丸い灰色の羽毛に包まれた頭、嘴のような鼻、黒い白目の無い目。フクロウのようでありながら口元は食い縛った人間の髑髏のようだ。
「これ…………私?」
首から下は学校の制服だ。フクロウの化け物が学生服を着ているかのような、アンバランスな風貌をしている。
「何? 何なの?」
後退りながら尻餅を着く。
痛い。

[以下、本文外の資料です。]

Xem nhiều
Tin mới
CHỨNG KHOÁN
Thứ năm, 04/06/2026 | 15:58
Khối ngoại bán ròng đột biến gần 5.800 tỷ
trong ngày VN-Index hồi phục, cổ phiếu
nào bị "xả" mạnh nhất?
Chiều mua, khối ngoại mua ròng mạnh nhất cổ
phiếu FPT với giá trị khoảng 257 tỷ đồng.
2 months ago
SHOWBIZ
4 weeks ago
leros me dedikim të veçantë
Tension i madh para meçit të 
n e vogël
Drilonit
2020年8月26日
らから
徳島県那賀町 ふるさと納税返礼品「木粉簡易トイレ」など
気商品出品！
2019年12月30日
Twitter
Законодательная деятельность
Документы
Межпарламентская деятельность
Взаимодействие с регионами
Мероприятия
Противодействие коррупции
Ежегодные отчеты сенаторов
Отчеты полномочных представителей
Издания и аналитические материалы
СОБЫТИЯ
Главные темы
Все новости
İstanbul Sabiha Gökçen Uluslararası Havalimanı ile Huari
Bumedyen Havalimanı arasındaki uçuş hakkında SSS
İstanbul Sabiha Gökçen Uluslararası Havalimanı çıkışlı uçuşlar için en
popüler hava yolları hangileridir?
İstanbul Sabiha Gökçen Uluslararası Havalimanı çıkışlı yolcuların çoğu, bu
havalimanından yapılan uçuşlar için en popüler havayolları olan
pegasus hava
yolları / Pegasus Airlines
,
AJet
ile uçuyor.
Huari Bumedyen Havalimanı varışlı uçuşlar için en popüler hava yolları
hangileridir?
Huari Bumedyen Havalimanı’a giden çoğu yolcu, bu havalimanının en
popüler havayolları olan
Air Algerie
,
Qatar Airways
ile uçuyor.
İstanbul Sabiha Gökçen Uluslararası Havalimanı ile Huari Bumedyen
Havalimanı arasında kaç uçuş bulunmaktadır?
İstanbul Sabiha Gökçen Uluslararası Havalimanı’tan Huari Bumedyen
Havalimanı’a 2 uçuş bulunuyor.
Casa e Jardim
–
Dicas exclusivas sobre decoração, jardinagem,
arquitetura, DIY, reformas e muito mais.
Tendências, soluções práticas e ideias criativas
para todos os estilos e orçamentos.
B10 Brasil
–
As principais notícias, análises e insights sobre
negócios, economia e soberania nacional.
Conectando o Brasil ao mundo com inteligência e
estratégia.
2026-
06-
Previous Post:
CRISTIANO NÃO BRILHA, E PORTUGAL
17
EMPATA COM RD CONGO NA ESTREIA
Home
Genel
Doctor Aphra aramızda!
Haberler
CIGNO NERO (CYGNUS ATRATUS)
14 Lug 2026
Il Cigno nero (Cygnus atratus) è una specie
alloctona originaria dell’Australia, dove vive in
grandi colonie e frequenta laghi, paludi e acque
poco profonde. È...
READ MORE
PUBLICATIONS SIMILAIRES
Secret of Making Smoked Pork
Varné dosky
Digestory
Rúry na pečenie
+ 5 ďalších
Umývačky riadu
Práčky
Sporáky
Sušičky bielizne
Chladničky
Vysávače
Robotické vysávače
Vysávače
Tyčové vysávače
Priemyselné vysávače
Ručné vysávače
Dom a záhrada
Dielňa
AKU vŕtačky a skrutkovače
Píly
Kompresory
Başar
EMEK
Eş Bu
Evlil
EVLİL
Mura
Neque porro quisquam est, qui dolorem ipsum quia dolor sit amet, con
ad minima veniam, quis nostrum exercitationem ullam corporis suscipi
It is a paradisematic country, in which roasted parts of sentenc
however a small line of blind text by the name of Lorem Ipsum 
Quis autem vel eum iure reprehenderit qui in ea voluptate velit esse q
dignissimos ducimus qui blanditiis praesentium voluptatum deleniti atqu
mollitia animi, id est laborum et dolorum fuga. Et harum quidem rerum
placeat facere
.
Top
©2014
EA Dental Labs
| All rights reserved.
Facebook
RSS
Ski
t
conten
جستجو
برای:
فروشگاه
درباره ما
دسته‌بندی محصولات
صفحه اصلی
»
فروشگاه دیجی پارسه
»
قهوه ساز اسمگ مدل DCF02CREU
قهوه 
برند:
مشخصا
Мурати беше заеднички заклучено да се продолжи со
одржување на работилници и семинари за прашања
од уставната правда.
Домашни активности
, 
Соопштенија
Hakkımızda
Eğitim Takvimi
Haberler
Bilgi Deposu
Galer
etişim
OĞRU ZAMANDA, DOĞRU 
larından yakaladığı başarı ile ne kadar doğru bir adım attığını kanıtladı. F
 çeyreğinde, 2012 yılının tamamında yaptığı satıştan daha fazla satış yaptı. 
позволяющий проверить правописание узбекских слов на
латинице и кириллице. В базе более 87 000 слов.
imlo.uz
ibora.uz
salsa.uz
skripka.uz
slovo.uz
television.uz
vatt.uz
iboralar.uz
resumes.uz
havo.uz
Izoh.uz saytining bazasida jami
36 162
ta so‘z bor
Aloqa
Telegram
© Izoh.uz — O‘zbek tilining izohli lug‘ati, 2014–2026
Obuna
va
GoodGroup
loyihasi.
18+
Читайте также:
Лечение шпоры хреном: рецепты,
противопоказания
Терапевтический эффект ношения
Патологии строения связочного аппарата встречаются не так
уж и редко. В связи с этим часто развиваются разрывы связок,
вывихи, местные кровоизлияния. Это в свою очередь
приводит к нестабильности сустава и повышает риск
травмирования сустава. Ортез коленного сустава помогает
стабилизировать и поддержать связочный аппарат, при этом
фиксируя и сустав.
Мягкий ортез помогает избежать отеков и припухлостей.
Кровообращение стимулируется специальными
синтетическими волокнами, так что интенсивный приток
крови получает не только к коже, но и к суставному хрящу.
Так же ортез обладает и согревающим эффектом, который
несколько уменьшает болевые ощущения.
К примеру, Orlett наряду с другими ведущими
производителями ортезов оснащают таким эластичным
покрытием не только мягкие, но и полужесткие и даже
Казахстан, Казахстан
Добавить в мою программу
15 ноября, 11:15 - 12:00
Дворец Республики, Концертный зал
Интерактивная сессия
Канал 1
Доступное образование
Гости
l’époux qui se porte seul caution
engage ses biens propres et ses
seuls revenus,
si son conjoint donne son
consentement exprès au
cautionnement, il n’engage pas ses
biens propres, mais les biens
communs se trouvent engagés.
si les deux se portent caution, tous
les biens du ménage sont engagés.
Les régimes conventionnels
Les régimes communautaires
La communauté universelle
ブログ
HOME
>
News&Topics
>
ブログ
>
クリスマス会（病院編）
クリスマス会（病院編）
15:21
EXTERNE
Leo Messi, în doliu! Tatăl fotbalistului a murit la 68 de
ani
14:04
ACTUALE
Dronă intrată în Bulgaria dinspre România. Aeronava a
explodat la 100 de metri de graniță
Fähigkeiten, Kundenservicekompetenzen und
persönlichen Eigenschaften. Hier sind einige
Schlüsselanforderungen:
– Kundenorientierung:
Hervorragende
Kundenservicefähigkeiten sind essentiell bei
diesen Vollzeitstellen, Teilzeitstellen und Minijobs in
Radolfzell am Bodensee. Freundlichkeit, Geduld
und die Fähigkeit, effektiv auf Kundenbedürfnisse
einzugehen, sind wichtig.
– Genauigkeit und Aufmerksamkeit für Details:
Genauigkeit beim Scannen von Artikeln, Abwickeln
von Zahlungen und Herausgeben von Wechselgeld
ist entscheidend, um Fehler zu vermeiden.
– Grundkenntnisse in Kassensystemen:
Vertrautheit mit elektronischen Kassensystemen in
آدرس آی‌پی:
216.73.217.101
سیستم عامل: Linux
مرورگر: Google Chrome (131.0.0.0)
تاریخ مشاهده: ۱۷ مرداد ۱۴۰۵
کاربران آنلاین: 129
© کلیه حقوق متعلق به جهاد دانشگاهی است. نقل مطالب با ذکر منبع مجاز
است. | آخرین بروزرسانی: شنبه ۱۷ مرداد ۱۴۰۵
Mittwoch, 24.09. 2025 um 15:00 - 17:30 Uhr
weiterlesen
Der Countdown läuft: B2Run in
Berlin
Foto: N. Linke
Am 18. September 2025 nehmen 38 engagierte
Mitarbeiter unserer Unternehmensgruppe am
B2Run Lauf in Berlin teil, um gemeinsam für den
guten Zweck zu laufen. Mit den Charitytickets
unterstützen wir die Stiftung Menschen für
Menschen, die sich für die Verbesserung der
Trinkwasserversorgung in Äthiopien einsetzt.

心臓があり得ないくらいの速さで鼓動する。
何が起きてる? 何故? この姿は何なのだ?
自分が自分でなくなっている。その感覚が全身を這いずり回る。
「千夏?」
「っ!」
ドアが開けられ母親が覗き込む。
ダメだ、嫌だ、見られたくない。そう思っても遅かった。既に母と目が合っている。
「…………あんた、何してんの?」
「え?」
よく見ると手は元に戻っている。立ち上がり鏡を見ると自分の顔がそこにあった。
今のは何だったのだ? ただの幻か、はたまたただの見間違いか。
ただ彼女はある事が頭に思い浮かぶ。一月程前、高熱で寝込んだ日から目がやたらと良くなり、夜目がきき日中が眩しく感じていた事を。
そう、それはフクロウのような目だと気付いたのだった。